··· Records supplied ···
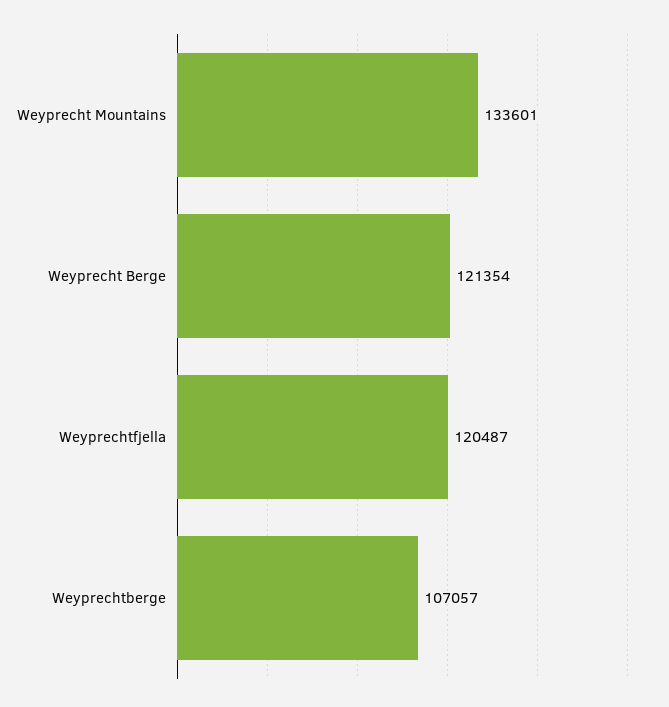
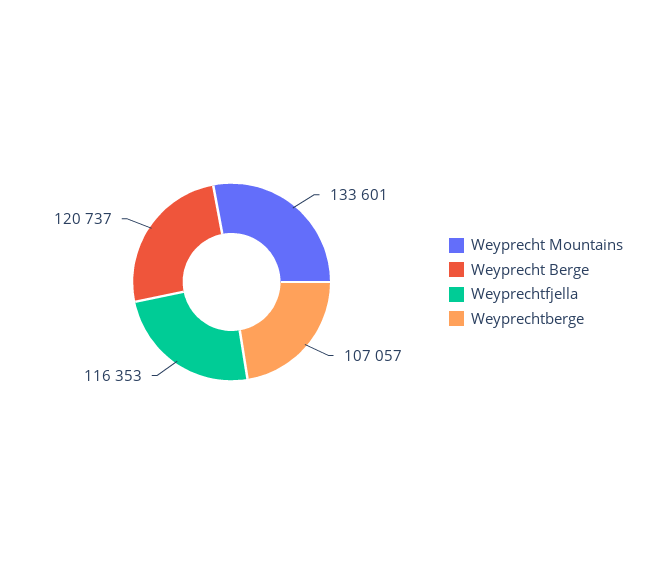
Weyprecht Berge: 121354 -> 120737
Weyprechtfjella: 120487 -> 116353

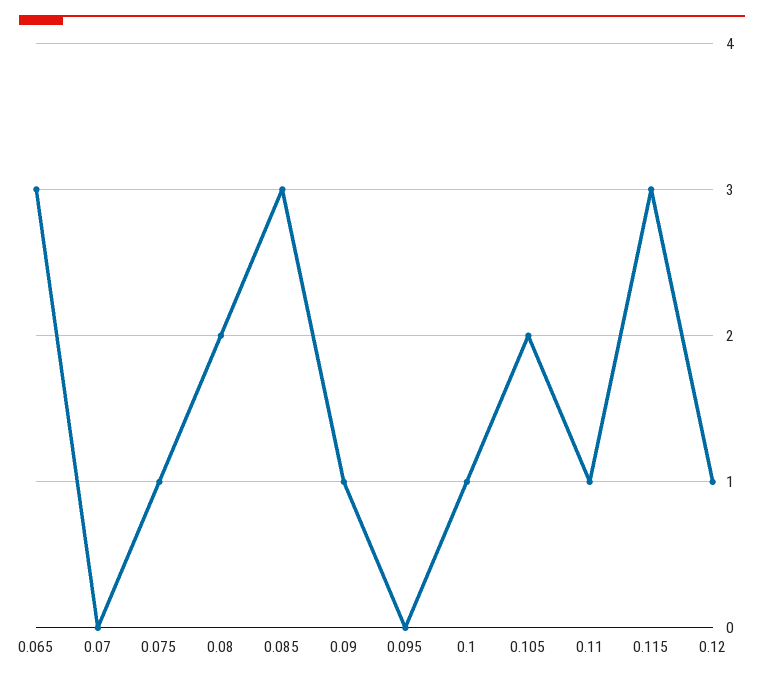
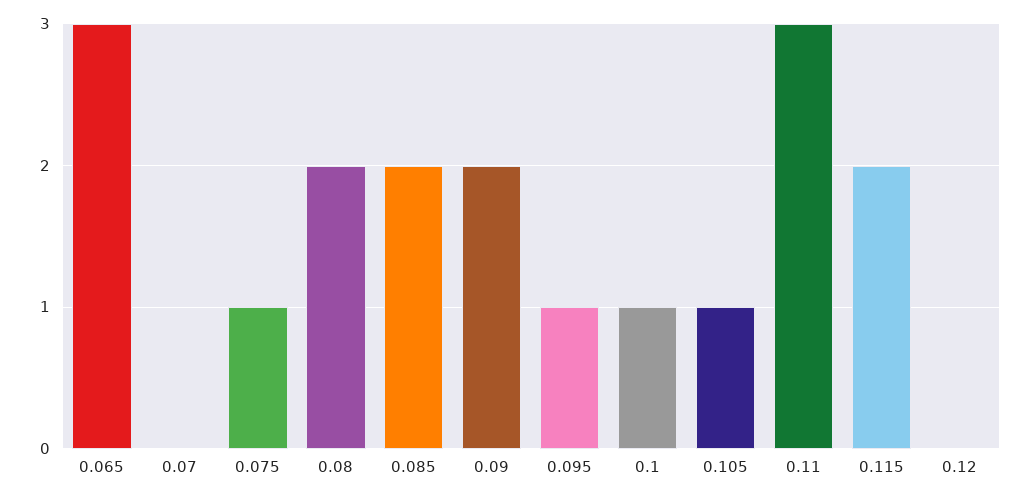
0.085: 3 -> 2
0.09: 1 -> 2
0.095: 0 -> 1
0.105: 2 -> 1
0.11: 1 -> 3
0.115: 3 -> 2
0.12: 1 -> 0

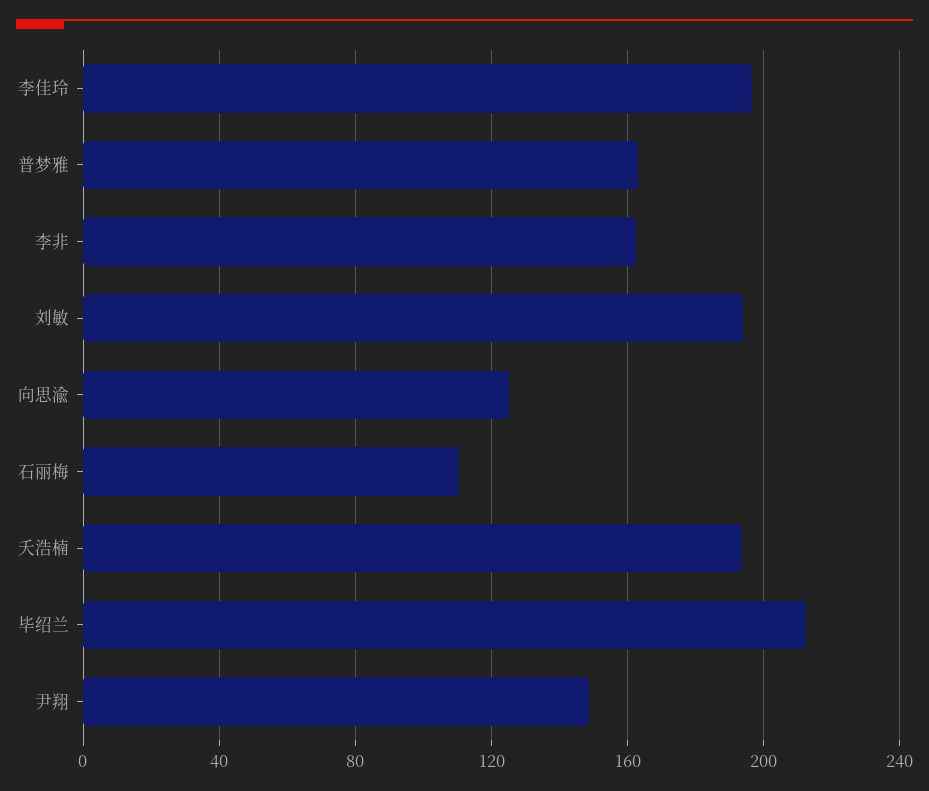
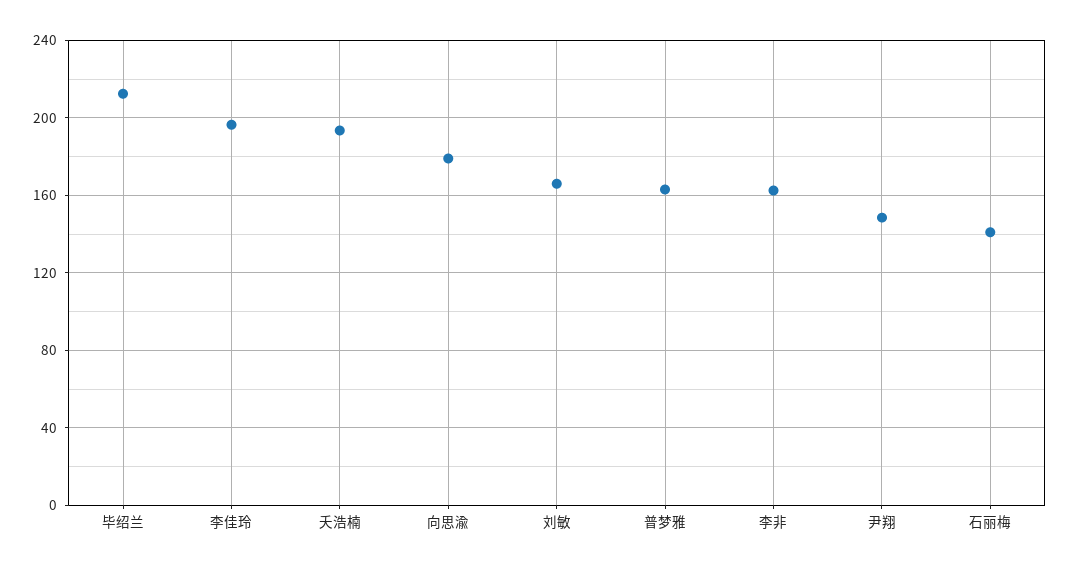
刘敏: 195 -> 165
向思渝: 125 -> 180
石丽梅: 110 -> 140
···
What is needed here is an exact transcript of the data above, pictures excluded.

Weyprecht Berge: 121354 -> 120737
Weyprechtfjella: 120487 -> 116353

0.085: 3 -> 2
0.09: 1 -> 2
0.095: 0 -> 1
0.105: 2 -> 1
0.11: 1 -> 3
0.115: 3 -> 2
0.12: 1 -> 0

刘敏: 195 -> 165
向思渝: 125 -> 180
石丽梅: 110 -> 140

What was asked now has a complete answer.